Page text ▸
CENTRAK NAT. BANK OF MIAMI v. Central Bancorp., Inc.

411 So. 2d 358 | Fla. Dist. Ct. App. | 1982

411 So. 2d 358 (1982)

CENTRAL NATIONAL BANK OF MIAMI, Appellant,
v.
CENTRAL BANCORP., INC., a Florida Corporation, Central Bank and Trust Company, a Florida State Banking Institution, and Central Bank of North Dade, a Florida State Bank Institution, Appellees.

No. 81-958.

District Court of Appeal of Florida, Third District.

March 30, 1982.

*360 Podhurst, Orseck, Parks, Josefsberg, Eaton, Meadow & Olin and Joel D. Eaton, Miami, for appellant.

Gars, Dixon & Shapiro, Bruce Rogow, Miami, for appellees.

Before NESBITT, FERGUSON and JORGENSON, JJ.

ON REHEARING

FERGUSON, Judge.

Central National Bank of Miami, defendant below, appeals from a final judgment ordering specific performance of an alleged oral agreement with appellee, Central Bancorp, Inc., that appellant would not use the word "Central" in its business name. The oral agreement also provided for compromise of certain debts owed to appellee by appellant and permitted appellant to prematurely terminate a pre-existing agreement between the parties.

As its first point on appeal, appellant claims that the trial court lacks subject-matter jurisdiction because 12 U.S.C.A. § 30 preempted the relief sought by Central Bancorp, Inc., or, alternatively, fundamental error occurred when the trial court entered a final judgment containing terms directly in conflict with the requirements of federal law. Although appellant does not draw the distinction, we understand these alternative arguments to be based on the difference between exclusive federal jurisdiction and federal preemption. The New York district court in Billy Jack for Her, Inc. v. New York Coat, Suit, Dress, Rainwear and Allied Workers' Union, 511 F. Supp. 1180 (S.D.N.Y. 1981) provides an excellent discussion of this difference. We borrow from the conclusions of that court as follows. Preemption occurs if state law has been supplanted by substantive federal law so that federal law must be applied to determine the merits of a plaintiff's claim. Preemption is essentially a conflict-of laws question. Exclusive federal jurisdiction occurs when only certain specified federal instrumentalities have jurisdiction to hear the case. Federal preemption, by itself, in no way determines the court in which an action may be brought, but only prescribes the law that is to be applied to the claim. Exclusive federal jurisdiction, by itself, does not govern the applicable law, but only the forum empowered to hear the action. See generally 1A Moore's Federal Practice, § 0.160 at 189 (2d ed. 1981). In the absence of an express directive, the state courts have jurisdiction over federal-question cases concurrently with the federal courts. 13 C. Wright, A. Miller and E. Cooper, Federal Practice & Procedure, § 3527 at 124 (1975).

The tasks ▸
a - In the court opinion, what word did the alleged oral agreement bar the appellant from using in its business name?
b - Count the lines of the records that contain the string "italic" and give only the number.
The records that follow are unrelated to the court opinion.

Data extracted from a collection
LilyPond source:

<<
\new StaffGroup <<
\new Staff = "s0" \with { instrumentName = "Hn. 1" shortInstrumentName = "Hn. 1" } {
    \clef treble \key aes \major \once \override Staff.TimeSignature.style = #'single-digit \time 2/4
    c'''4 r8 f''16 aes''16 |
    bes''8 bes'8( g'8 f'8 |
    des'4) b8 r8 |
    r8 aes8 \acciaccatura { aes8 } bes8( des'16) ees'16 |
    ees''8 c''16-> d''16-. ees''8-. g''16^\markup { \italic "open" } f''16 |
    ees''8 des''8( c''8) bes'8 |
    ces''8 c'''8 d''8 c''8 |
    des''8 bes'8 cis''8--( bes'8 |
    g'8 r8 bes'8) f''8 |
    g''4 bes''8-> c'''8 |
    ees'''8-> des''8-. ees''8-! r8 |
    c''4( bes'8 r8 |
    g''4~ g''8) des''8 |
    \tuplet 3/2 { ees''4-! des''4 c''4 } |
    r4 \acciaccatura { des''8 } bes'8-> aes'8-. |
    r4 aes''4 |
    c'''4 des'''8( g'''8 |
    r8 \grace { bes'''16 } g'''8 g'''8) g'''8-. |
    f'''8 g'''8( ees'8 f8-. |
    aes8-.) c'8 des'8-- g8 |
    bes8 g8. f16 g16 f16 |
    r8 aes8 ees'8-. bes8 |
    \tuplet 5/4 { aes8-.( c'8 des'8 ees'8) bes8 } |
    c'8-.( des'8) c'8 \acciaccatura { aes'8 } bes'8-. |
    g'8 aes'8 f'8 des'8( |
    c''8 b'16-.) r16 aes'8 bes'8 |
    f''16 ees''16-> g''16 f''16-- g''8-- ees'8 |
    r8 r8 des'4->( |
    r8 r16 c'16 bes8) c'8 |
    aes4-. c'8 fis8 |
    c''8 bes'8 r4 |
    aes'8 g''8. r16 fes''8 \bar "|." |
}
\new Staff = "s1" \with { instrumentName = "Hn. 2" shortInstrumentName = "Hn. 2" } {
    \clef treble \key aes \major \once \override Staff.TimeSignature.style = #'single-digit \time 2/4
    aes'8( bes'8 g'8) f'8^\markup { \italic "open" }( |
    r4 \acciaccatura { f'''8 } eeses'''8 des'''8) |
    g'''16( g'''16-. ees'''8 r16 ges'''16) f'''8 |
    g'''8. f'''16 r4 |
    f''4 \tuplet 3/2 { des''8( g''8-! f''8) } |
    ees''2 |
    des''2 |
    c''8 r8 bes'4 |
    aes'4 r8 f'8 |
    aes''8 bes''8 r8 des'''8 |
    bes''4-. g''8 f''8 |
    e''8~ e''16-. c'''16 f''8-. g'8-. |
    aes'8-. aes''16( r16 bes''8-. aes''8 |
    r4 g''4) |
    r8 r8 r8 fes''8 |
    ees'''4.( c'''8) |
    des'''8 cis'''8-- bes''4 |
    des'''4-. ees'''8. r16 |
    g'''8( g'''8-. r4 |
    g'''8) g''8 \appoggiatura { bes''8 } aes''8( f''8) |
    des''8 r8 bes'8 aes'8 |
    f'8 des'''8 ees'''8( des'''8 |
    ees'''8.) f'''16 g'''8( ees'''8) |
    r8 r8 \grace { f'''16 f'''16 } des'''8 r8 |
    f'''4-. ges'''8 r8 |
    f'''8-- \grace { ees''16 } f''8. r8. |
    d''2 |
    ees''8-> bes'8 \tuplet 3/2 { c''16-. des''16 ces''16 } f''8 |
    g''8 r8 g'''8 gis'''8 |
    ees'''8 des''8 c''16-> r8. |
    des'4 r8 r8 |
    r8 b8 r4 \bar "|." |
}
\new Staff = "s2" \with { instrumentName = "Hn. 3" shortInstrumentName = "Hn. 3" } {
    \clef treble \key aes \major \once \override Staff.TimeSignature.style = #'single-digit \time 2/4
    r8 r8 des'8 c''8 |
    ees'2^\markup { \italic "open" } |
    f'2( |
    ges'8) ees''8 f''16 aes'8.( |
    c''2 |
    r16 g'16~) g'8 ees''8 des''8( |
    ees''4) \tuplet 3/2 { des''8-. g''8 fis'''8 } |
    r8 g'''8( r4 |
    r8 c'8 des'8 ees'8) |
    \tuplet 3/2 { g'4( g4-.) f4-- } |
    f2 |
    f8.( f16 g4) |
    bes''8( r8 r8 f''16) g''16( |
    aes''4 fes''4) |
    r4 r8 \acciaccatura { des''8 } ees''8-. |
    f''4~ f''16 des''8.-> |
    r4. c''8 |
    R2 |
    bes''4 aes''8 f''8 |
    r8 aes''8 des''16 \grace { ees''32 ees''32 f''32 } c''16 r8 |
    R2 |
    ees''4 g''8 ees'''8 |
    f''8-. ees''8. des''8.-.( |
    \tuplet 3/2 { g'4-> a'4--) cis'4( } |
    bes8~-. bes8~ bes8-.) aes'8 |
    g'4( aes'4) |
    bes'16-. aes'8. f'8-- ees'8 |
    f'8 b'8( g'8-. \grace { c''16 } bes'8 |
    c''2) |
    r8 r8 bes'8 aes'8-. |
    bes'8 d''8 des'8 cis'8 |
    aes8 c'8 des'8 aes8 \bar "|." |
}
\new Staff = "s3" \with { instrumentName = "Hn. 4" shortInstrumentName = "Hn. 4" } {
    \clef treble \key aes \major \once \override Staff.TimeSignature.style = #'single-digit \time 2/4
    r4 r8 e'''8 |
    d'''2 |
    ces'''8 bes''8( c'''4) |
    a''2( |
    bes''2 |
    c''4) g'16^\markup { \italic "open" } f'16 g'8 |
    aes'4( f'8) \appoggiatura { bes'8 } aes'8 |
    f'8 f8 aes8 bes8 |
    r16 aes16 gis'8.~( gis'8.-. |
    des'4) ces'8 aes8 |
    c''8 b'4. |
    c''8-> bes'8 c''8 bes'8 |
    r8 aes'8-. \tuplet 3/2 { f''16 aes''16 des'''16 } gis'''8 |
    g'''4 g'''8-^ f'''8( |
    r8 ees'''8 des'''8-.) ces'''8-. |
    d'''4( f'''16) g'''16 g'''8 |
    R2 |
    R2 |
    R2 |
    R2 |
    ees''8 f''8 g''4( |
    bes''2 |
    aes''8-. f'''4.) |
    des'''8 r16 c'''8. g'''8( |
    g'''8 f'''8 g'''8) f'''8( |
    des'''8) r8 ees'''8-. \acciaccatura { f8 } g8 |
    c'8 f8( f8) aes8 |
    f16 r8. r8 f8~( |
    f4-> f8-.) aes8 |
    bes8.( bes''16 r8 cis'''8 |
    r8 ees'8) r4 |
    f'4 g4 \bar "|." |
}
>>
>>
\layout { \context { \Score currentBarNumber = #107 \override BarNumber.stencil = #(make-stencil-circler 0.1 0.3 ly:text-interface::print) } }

Worked solutions ▸
a - "Central"

b - 4